Data entries:
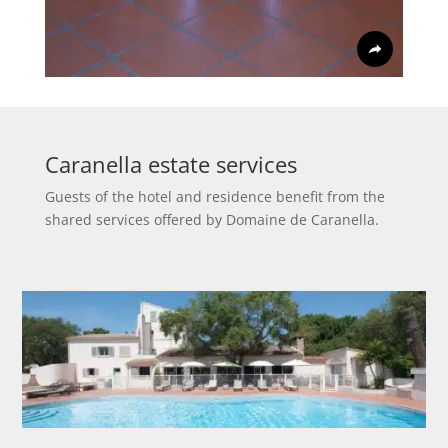
Caranella estate services
Guests of the hotel and residence benefit from the
shared services offered by Domaine de Caranella.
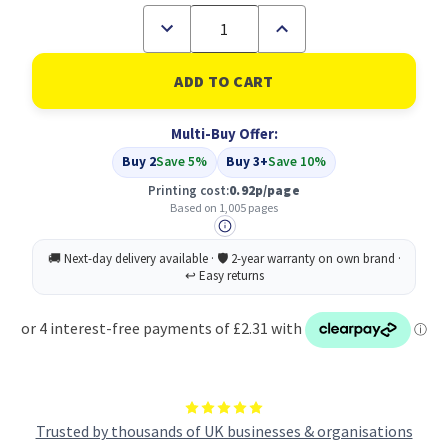
Decrease
Increase
Quantity
Quantity
of
of
Compatible
Compatible
Epson
Epson
Yellow
Yellow
T1304
T1304
Multi-Buy Offer:
(C13T13044010)
(C13T13044010)
Buy 2
Save 5%
Buy 3+
Save 10%
Printing cost:
0.92p/page
Based on 1,005 pages
Trusted by thousands of UK businesses & organisations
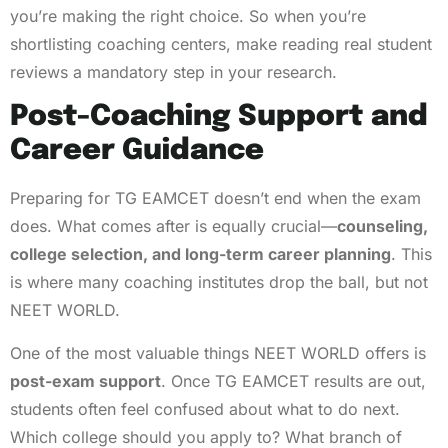
you’re making the right choice. So when you’re
shortlisting coaching centers, make reading real student
reviews a mandatory step in your research.
Post-Coaching Support and
Career Guidance
Preparing for TG EAMCET doesn’t end when the exam
does. What comes after is equally crucial—
counseling,
college selection, and long-term career planning
. This
is where many coaching institutes drop the ball, but not
NEET WORLD.
One of the most valuable things NEET WORLD offers is
post-exam support
. Once TG EAMCET results are out,
students often feel confused about what to do next.
Which college should you apply to? What branch of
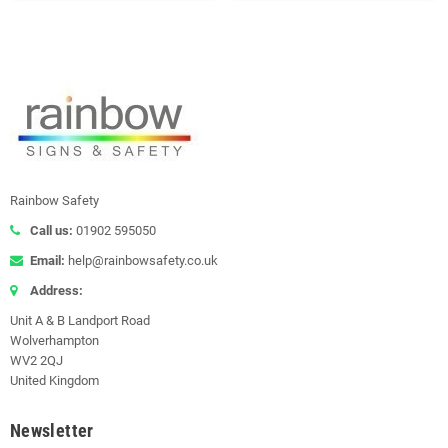
Rainbow Safety
Call us:
01902 595050
Email:
help@rainbowsafety.co.uk
Address:
Unit A & B Landport Road
Wolverhampton
WV2 2QJ
United Kingdom
Newsletter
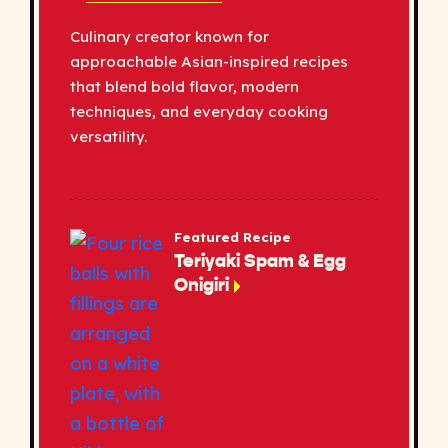
Culinary creator known for
approachable Asian-inspired recipes
that blend bold flavor, modern
techniques, and everyday cooking
versatility.
Featured Recipe
Teriyaki Spam & Egg
Onigiri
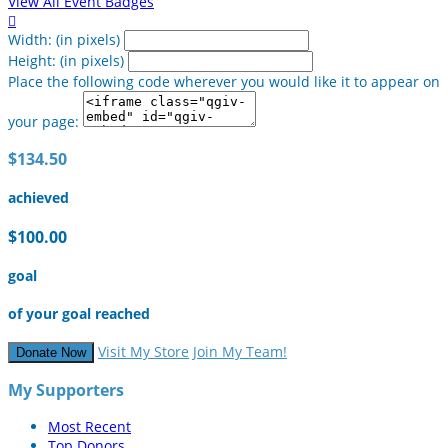
View All Event Badges

Width: (in pixels)
Height: (in pixels)
Place the following code wherever you would like it to appear on
your page:
$134.50
achieved
$100.00
goal
of your goal reached
Visit My Store
Join My Team!
Donate Now
My Supporters
Most Recent
Top Donors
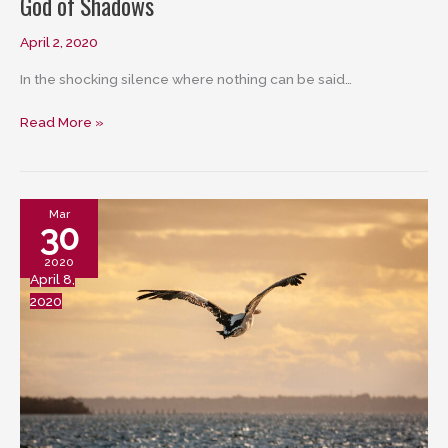
God of Shadows
April 2, 2020
In the shocking silence where nothing can be said…
God
Read More »
of
Shadows
Mar
30
2020
April 8,
2020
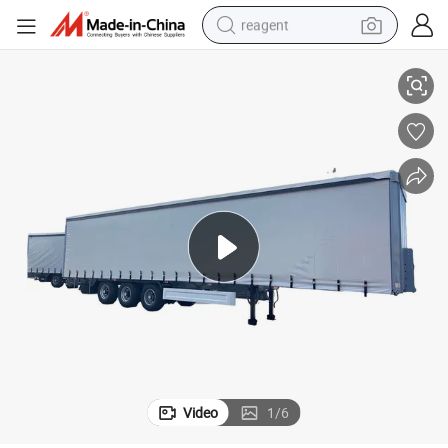
reagent
High-Quality 3 Axle Side Curtain Semi-Trailer at Affordable Rates
earbud
weight loss capsule
pullover hoody
electric tricycle
basketball shoe
crawler excavator
shoulder bag
Video
1
/
6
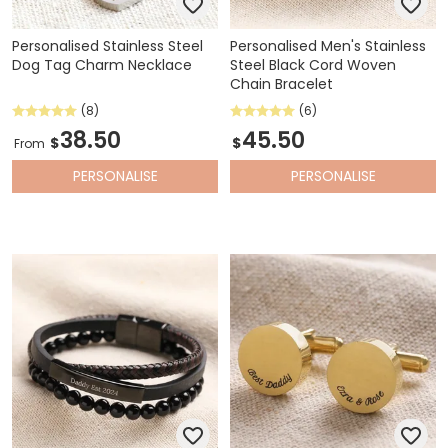
Personalised Stainless Steel
Personalised Men's Stainless
Dog Tag Charm Necklace
Steel Black Cord Woven
Chain Bracelet
(8)
(6)
38.50
45.50
$
$
From
PERSONALISE
PERSONALISE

== What to do ==
Would you copy the lines above exactly, starting with the one that has "Culinary creator known for" and ending with the one that has "Height: (in pixels)", both included, without the pictures?

== Completed exercise ==
Culinary creator known for
approachable Asian-inspired recipes
that blend bold flavor, modern
techniques, and everyday cooking
versatility.
Featured Recipe
Teriyaki Spam & Egg
Onigiri
View All Event Badges

Width: (in pixels)
Height: (in pixels)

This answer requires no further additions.